# central locking light flashing constantly.....why????



## redkite93

Hi to all,
does anyone know why the above mentioned light which is in the centre of the dashboard bit on my autotrail cheyenne 632, has started flashing when locked??
cheers
Ruth


----------



## Zebedee

Yes Ruth - it's to tell you the doors are locked! :lol: :lol: 

Jesting aside, that's one of the great mysteries I have yet to solve.

Ours seems to flash, or not, for no definitive reason that I can determine. OK - if I press the button on the dash to lock the cab doors, it flashes. That's what you would expect. If I then press the unlock button on the dash it stops flashing. Expectation ditto.
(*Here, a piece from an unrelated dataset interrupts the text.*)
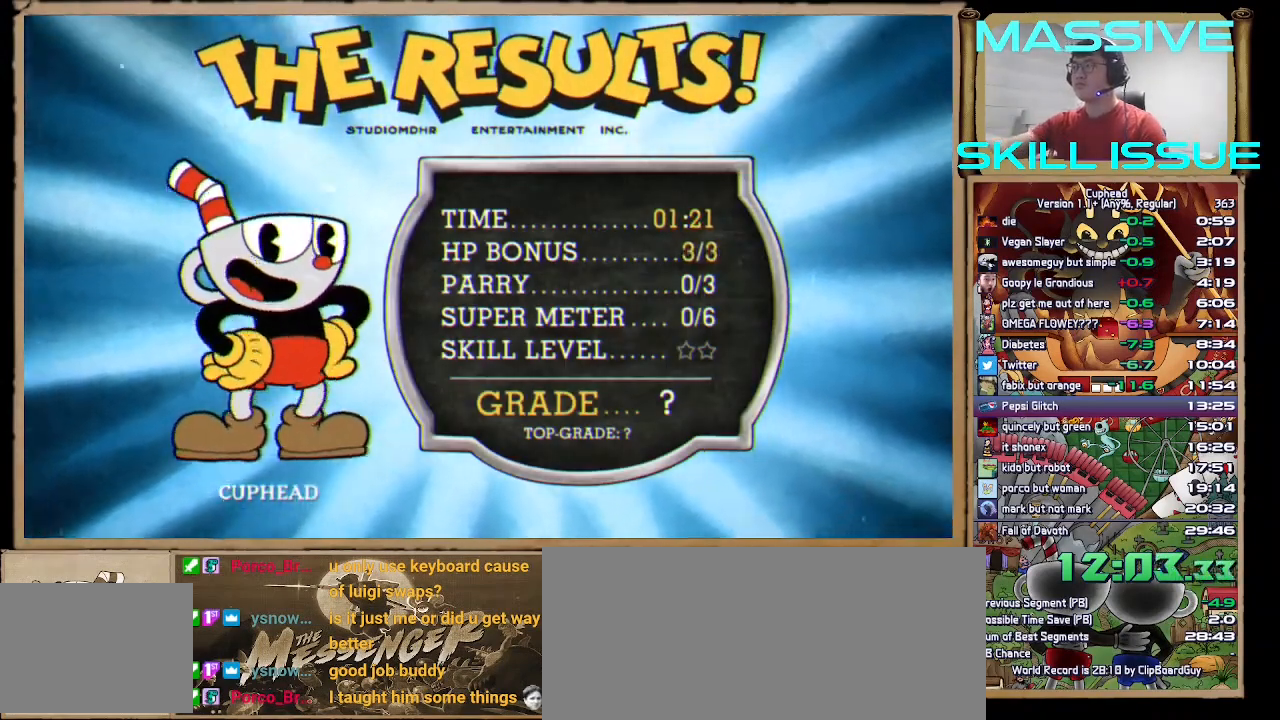
{"keys": [], "events": [[67, "a", "down"], [100, "z", "down"], [167, "a", "up"], [167, "z", "up"], [267, "a", "down"], [267, "z", "down"], [333, "a", "up"], [333, "z", "up"], [433, "a", "down"], [433, "z", "down"], [500, "a", "up"], [500, "z", "up"]]}
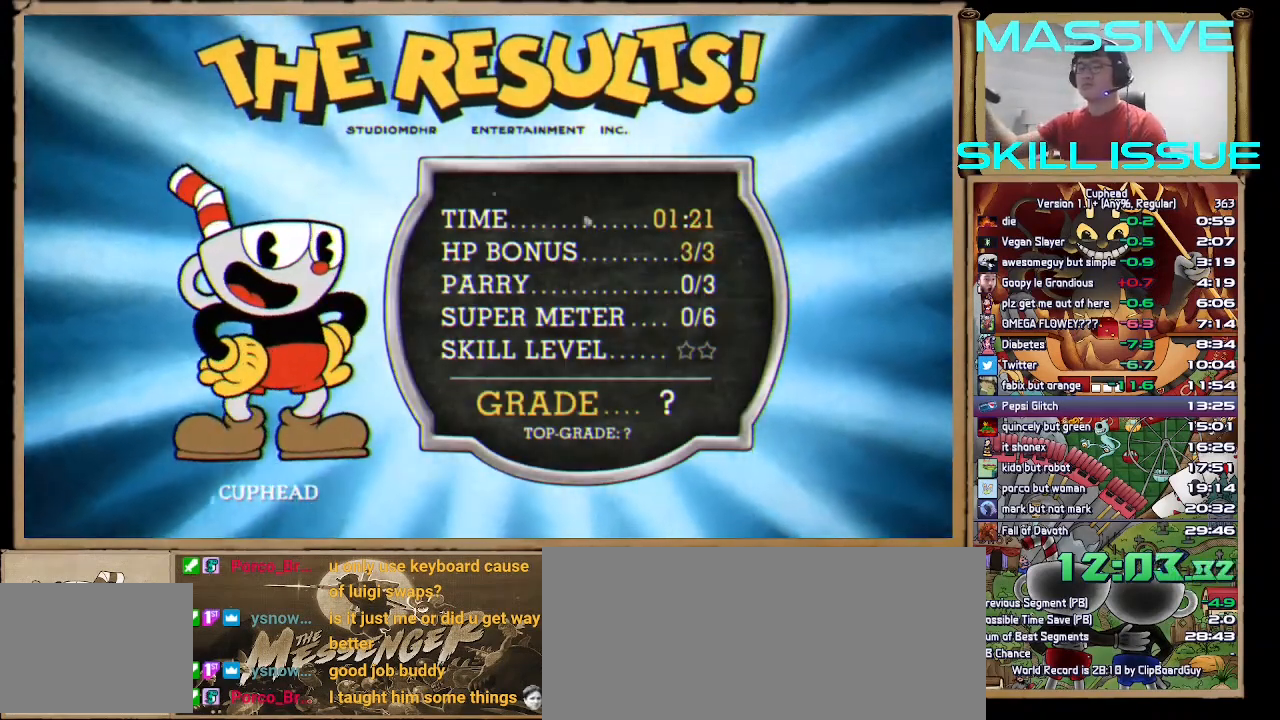
{"keys": [], "events": [[100, "a", "down"], [100, "z", "down"], [167, "a", "up"], [167, "z", "up"], [267, "a", "down"], [267, "z", "down"], [367, "z", "up"], [400, "z", "down"], [500, "a", "up"], [500, "z", "up"]]}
But if I lock all the doors using the keyfob zapper, the flashing light seems to do exactly as it pleases. Sometimes it flashes. Sometimes it doesn't! Sometimes it flashes for a while, then next time I look it has stopped/. :roll: 

I've given up worrying about it . . . or I had, until you asked the question and got me thinking again. :wink: 

Curious or what! 

Dave


----------



## dmet

I'm sure it flashes just to let you know that it's locked 
And the alarm is on


----------



## chermic

If you press the keyfob to lock the doors, does that set an alarm? If it does, the flashing light could be telling you that the alarm is set and you must disengage before starting the engine.


----------



## Techno100

Mine flashes all the time too and I don't have a factory fitted alarm. The strikeback is independant


----------



## Techno100

Perhaps it flashes if not all the doors have locked? like if you have the hab door unlocked


----------



## redkite93

hi again,
thanks for all the replies.. the mystery is that we've had it 2 yrs and it's not flashed before!! it flashes briefly on locking but then stays on as a constant light. whilst in it for the past 2 nights it has flashed constantly and kept me awake until i chucked a t-shirt over it.


----------



## rayc

On both of the X250's I have owned the led flashed continually if the doors were locked using the key fob.


----------



## csmcqueen

It should flash when the vehicle is locked. its a visual deterrent to anyone looking through the window, so they think it's alarmed.


----------



## Pudsey_Bear

I don't have a remote for my X250, and have to lock it with the key, I don't get any flashing lights.


----------



## Scattycat

I don't know if this is any help.

On ours if you just lock the van via the button on the dash there is no light flashing but if you lock it via the fob the van is then immobilised and the dashboard light flashes :wink:


----------



## Mrplodd

If I lock my '08 MH at night using the dash mounted button the LED in it flashes for a couple of minutes and the flashing then stops !! I dont think its anything to do with the alarm because if I then open the habitation door the alarm doesnt sound !!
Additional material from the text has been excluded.